Count the lines in the entries below that contain the word "edge", and reply with the number alone.

■ PROVIDED ENTRIES
+++++

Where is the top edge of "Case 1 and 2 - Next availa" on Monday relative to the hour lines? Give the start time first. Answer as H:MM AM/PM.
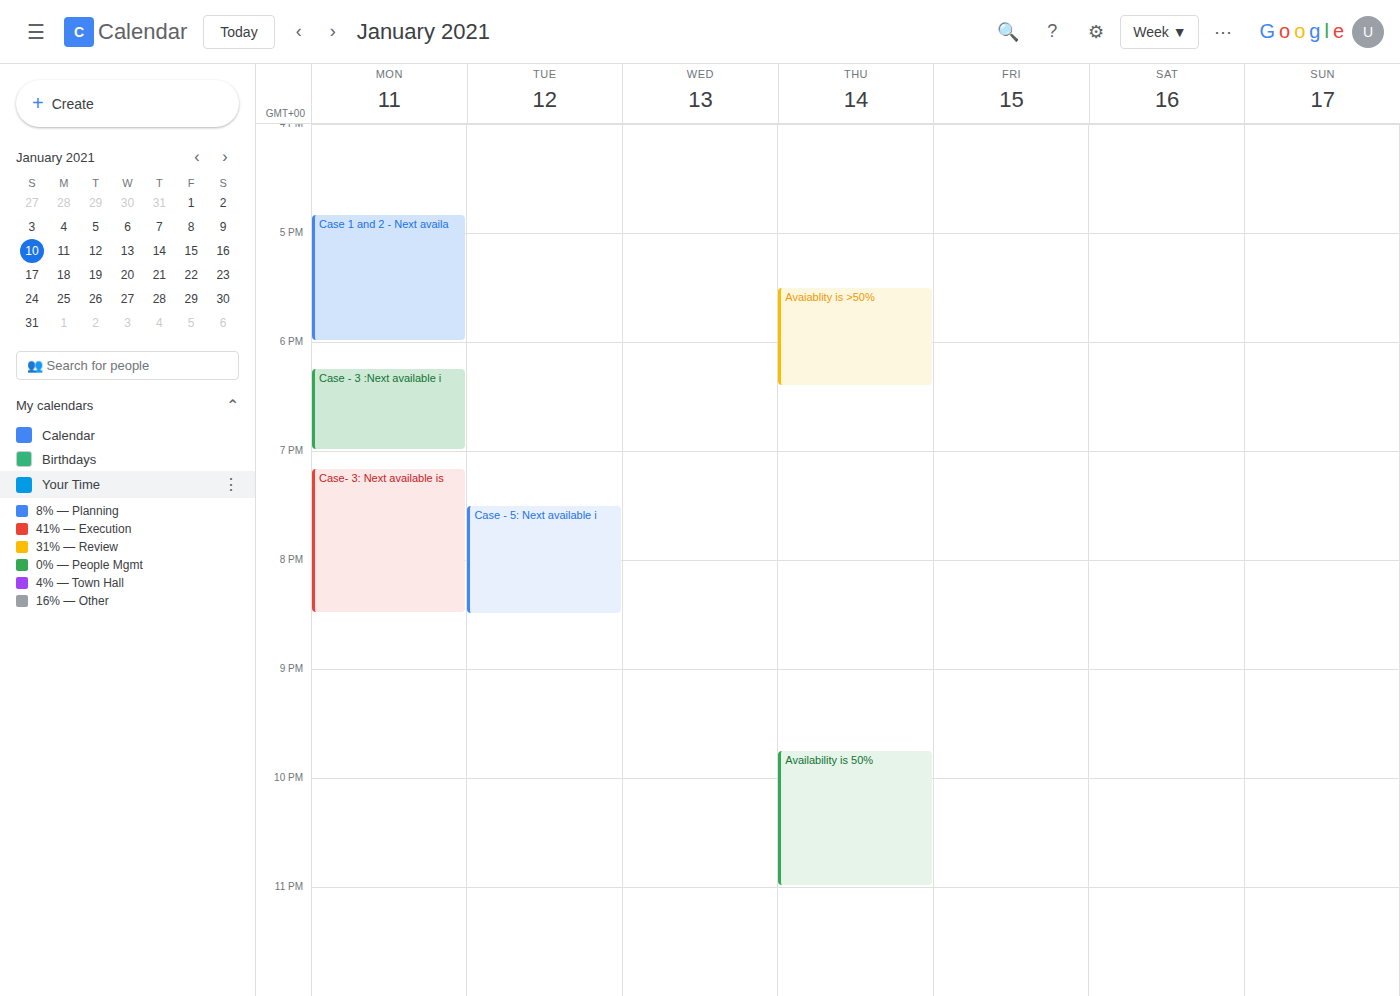
4:50 PM -- neither: 50 minutes below the 4 PM line and 10 minutes above the 5 PM line.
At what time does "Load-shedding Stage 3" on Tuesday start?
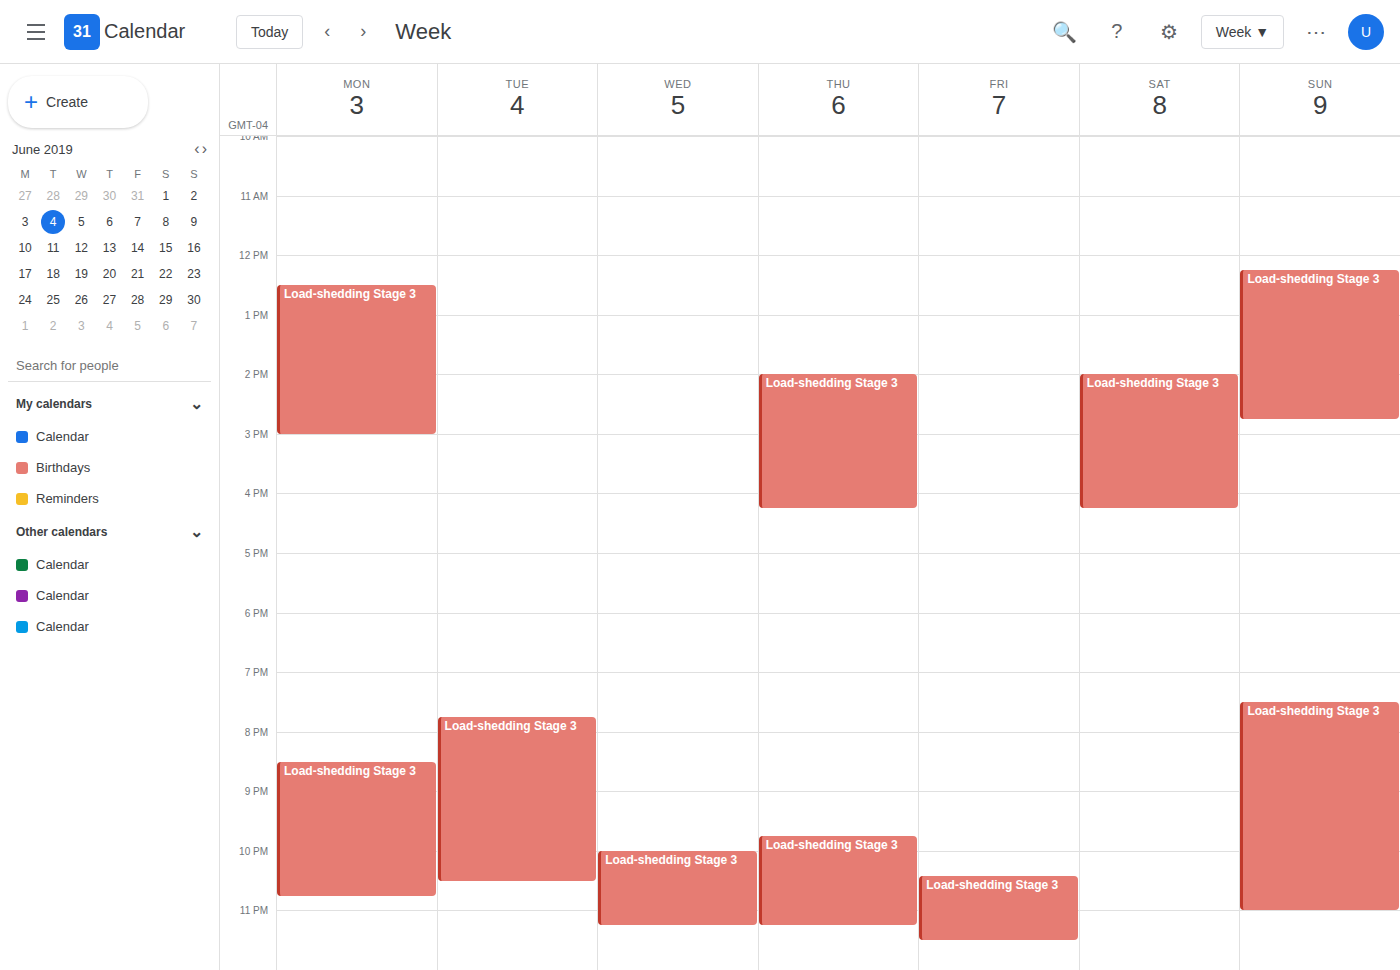
7:45 PM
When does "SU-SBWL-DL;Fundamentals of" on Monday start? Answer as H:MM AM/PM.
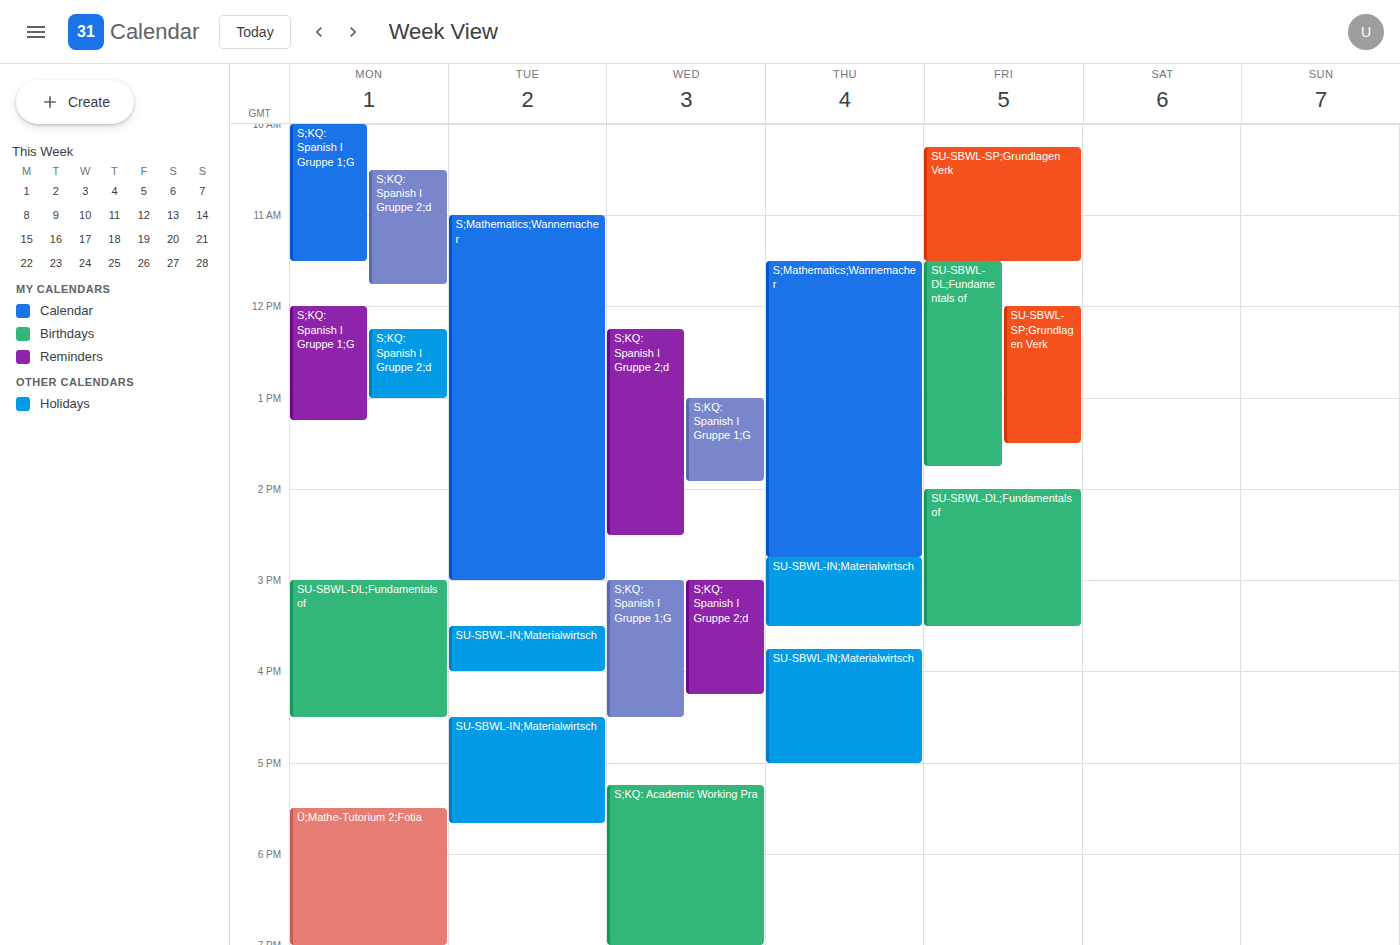
3:00 PM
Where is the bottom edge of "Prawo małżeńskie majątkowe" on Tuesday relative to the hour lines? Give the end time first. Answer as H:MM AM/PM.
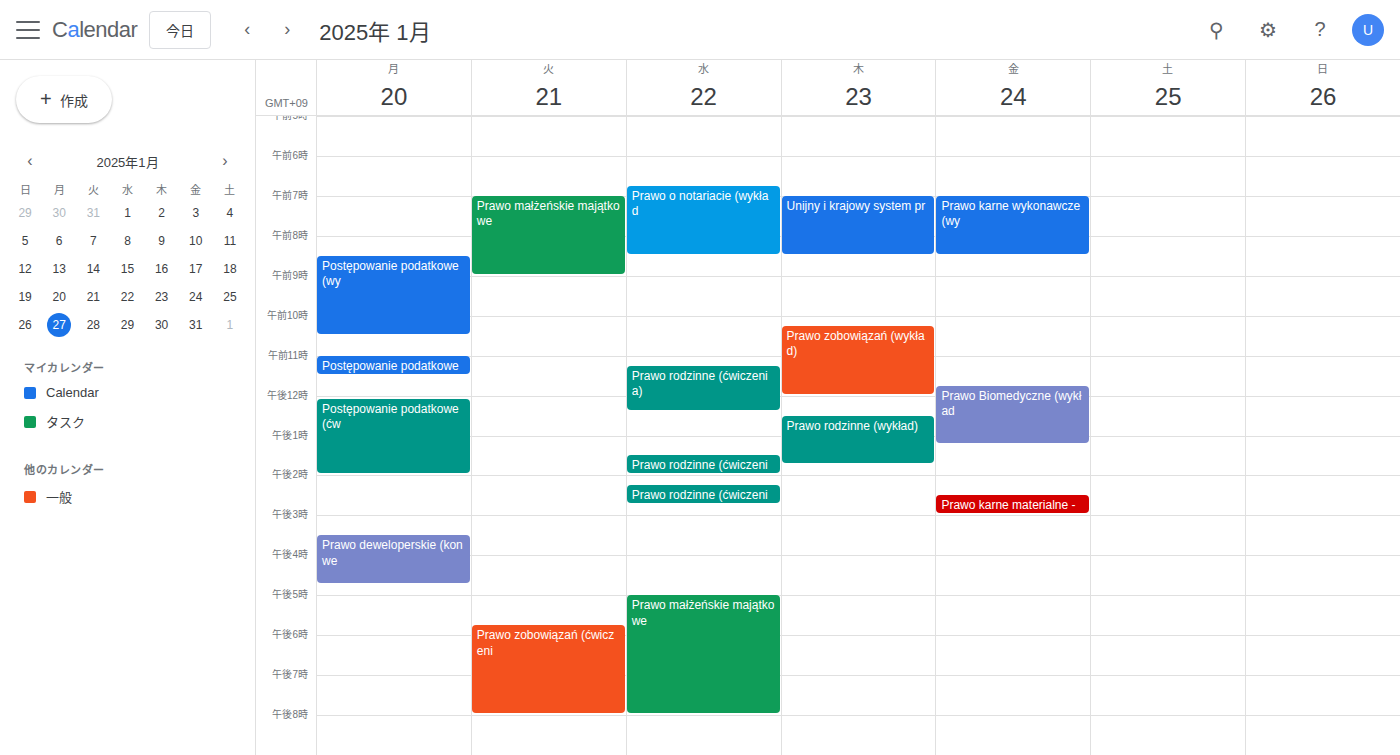
9:00 AM -- exactly on the 9 AM line.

+++++

■ OUTPUT FOR THIS EXERCISE
2